Marilena condena saudavelmente o “reducionismo classista” do marxismo crasso. Mas o que ela tem em mente é apenas o economicismo, o “formalismo socialista”, para o qual socializar é tão-somente coletivizar os meios de produção. Assim, quando um Norberto Bobbio aponta a dificuldade de fazer atuar a democracia, em sua plenitude, numa sociedade como a contemporânea, dominada pela crença inevitável de grandes burocracias e de uma medida também inevitável de gestão tecnocrática, paradoxalmente derivadas da pressão das próprias massas, ansiosas por progresso e segurança, tudo o que nossa teórica tem a comentar é que esses males e paradoxos não procedem do próprio jogo político-social da democracia representativa, e sim da libido dominandi do capitalismo moderno. . . Convenhamos que é ficar muito, muito perto de uma visão conspiratorial do processo histórico, sem ter sequer o trabalho de tentar fundamentá-la com algo mais que a mera invocação ritual do demônio disfarçado de formação social. Num dos melhores momentos de seu livro, ao expor a política de seu – e meu – querido Espinosa, Marilena lembra que, para a teoria política moderna, o eixo do bom regime não é mais, ou só, a motivação os governantes, mas a excelência das instituições e, em particular, sua aptidão a garantir a segurança dos cidadãos por meio de mecanismos que impeçam a monopolização da autoridade por qualquer tipo de poder social. Pois bem, a pergunta que deve ser claramente respondida é: alguém conhece algum regime mais capaz de concretizar essa garantia (e, através dela, expandir liberdades reais) do que a tensa, imperfeita e precária democracia liberal? Se o filosofismo “radical” o conhece, ainda não nos fez a graça de demonstrá-lo; e, se não conhece, temos o direito de pedir à sua retórica acusatória que se dedique a avaliar um pouco menos superficialmente o sentido e função das liberdades democráticas.

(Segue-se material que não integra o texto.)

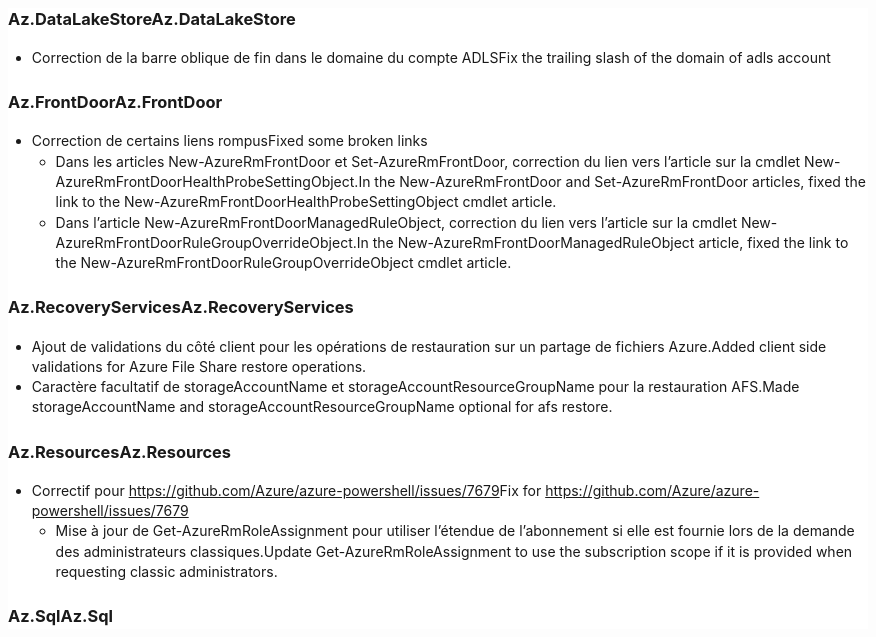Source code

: ### <a name="azdatalakestore"></a><span data-ttu-id="7dd48-320">Az.DataLakeStore</span><span class="sxs-lookup"><span data-stu-id="7dd48-320">Az.DataLakeStore</span></span>

* <span data-ttu-id="7dd48-321">Correction de la barre oblique de fin dans le domaine du compte ADLS</span><span class="sxs-lookup"><span data-stu-id="7dd48-321">Fix the trailing slash of the domain of adls account</span></span>

### <a name="azfrontdoor"></a><span data-ttu-id="7dd48-322">Az.FrontDoor</span><span class="sxs-lookup"><span data-stu-id="7dd48-322">Az.FrontDoor</span></span>

* <span data-ttu-id="7dd48-323">Correction de certains liens rompus</span><span class="sxs-lookup"><span data-stu-id="7dd48-323">Fixed some broken links</span></span>
    - <span data-ttu-id="7dd48-324">Dans les articles New-AzureRmFrontDoor et Set-AzureRmFrontDoor, correction du lien vers l’article sur la cmdlet New-AzureRmFrontDoorHealthProbeSettingObject.</span><span class="sxs-lookup"><span data-stu-id="7dd48-324">In the New-AzureRmFrontDoor and Set-AzureRmFrontDoor articles, fixed the link to the New-AzureRmFrontDoorHealthProbeSettingObject cmdlet article.</span></span>
    - <span data-ttu-id="7dd48-325">Dans l’article New-AzureRmFrontDoorManagedRuleObject, correction du lien vers l’article sur la cmdlet New-AzureRmFrontDoorRuleGroupOverrideObject.</span><span class="sxs-lookup"><span data-stu-id="7dd48-325">In the New-AzureRmFrontDoorManagedRuleObject article, fixed the link to the New-AzureRmFrontDoorRuleGroupOverrideObject cmdlet article.</span></span>

### <a name="azrecoveryservices"></a><span data-ttu-id="7dd48-326">Az.RecoveryServices</span><span class="sxs-lookup"><span data-stu-id="7dd48-326">Az.RecoveryServices</span></span>

* <span data-ttu-id="7dd48-327">Ajout de validations du côté client pour les opérations de restauration sur un partage de fichiers Azure.</span><span class="sxs-lookup"><span data-stu-id="7dd48-327">Added client side validations for Azure File Share restore operations.</span></span>
* <span data-ttu-id="7dd48-328">Caractère facultatif de storageAccountName et storageAccountResourceGroupName pour la restauration AFS.</span><span class="sxs-lookup"><span data-stu-id="7dd48-328">Made storageAccountName and storageAccountResourceGroupName optional for afs restore.</span></span>

### <a name="azresources"></a><span data-ttu-id="7dd48-329">Az.Resources</span><span class="sxs-lookup"><span data-stu-id="7dd48-329">Az.Resources</span></span>

* <span data-ttu-id="7dd48-330">Correctif pour https://github.com/Azure/azure-powershell/issues/7679</span><span class="sxs-lookup"><span data-stu-id="7dd48-330">Fix for https://github.com/Azure/azure-powershell/issues/7679</span></span>
    - <span data-ttu-id="7dd48-331">Mise à jour de Get-AzureRmRoleAssignment pour utiliser l’étendue de l’abonnement si elle est fournie lors de la demande des administrateurs classiques.</span><span class="sxs-lookup"><span data-stu-id="7dd48-331">Update Get-AzureRmRoleAssignment to use the subscription scope if it is provided when requesting classic administrators.</span></span>

### <a name="azsql"></a><span data-ttu-id="7dd48-332">Az.Sql</span><span class="sxs-lookup"><span data-stu-id="7dd48-332">Az.Sql</span></span>
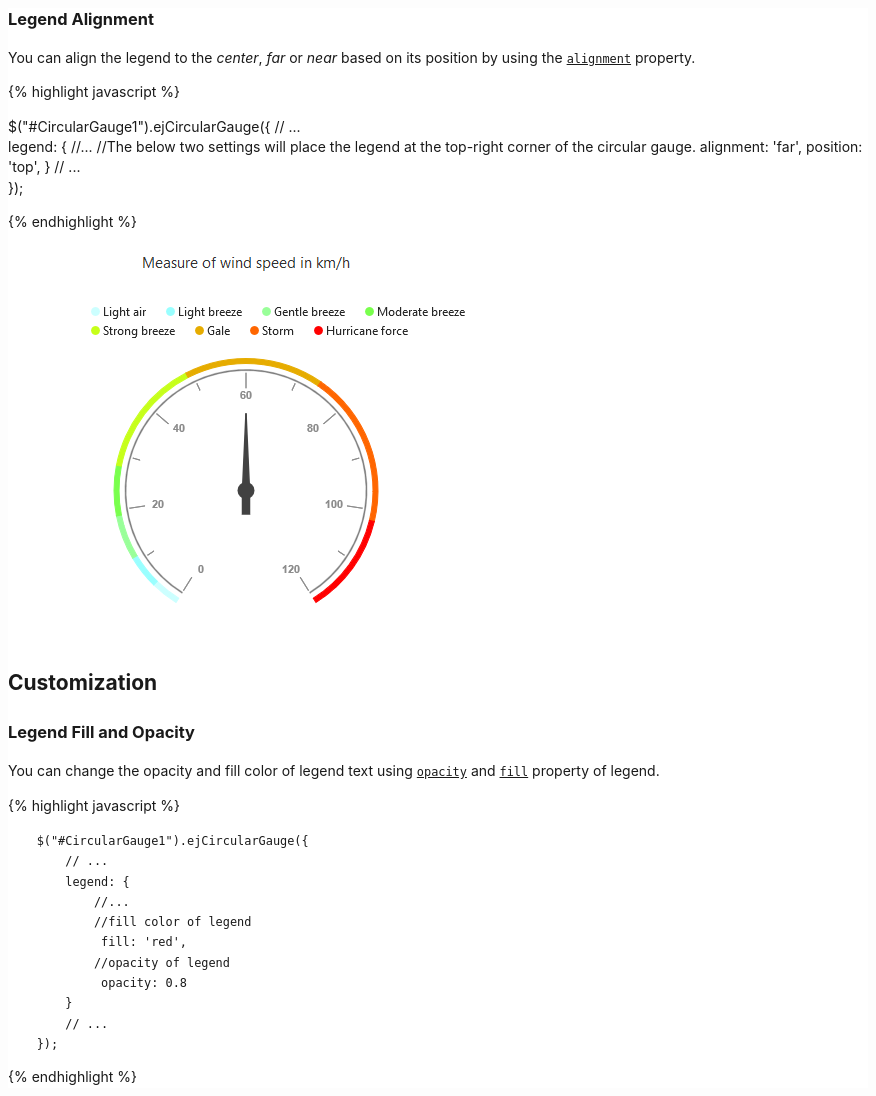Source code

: ### Legend Alignment

You can align the legend to the *center*, *far* or *near* based on its position by using the [`alignment`](../api/ejcirculargauge#members:legend-alignment) property.

{% highlight javascript %}


  $("#CircularGauge1").ejCircularGauge({
            // ...             
            legend: {
                //...
                //The below two settings will place the legend at the top-right corner of the circular gauge.
                alignment: 'far',
                position: 'top', 
            }
            // ...             
        });


{% endhighlight %}

![](/js/CircularGauge/Legend_images/Legend_img3.png)

## Customization

### Legend Fill and Opacity

You can change the opacity and fill color of legend text using [`opacity`](../api/ejcirculargauge#members:legend-opacity) and [`fill`](../api/ejcirculargauge#members:legend-fill) property of legend. 

{% highlight javascript %}

        $("#CircularGauge1").ejCircularGauge({
            // ...             
            legend: {
                //...
                //fill color of legend
                 fill: 'red',
                //opacity of legend
                 opacity: 0.8
            }
            // ...             
        });

{% endhighlight %}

* Ver o ensaio “Marxismo e democracia” no meu livro As Idéias e as Formas (Rio, 1981), p. 232-40. O presente ensaio foi primeiro publicado, sob outro título, no Jornal do Brasil de 2.5.81.


Um comentário:

Anônimo disse...

Cláudio,
meus parabéns! Seu texto é muito bem escrito. Fico orgulhosa de ver que jovens de sua idade possuem a coragem e a aleitura que vc demonstra. Odeio plágio. Combato-o na academia com unhas e dentes. Marilena Chauí é uma vergonha nacional & um exemplo muito maligno para os jovens estudantes, não apenas por sua falta de talento filosófico, mas de idoneidade acadêmica.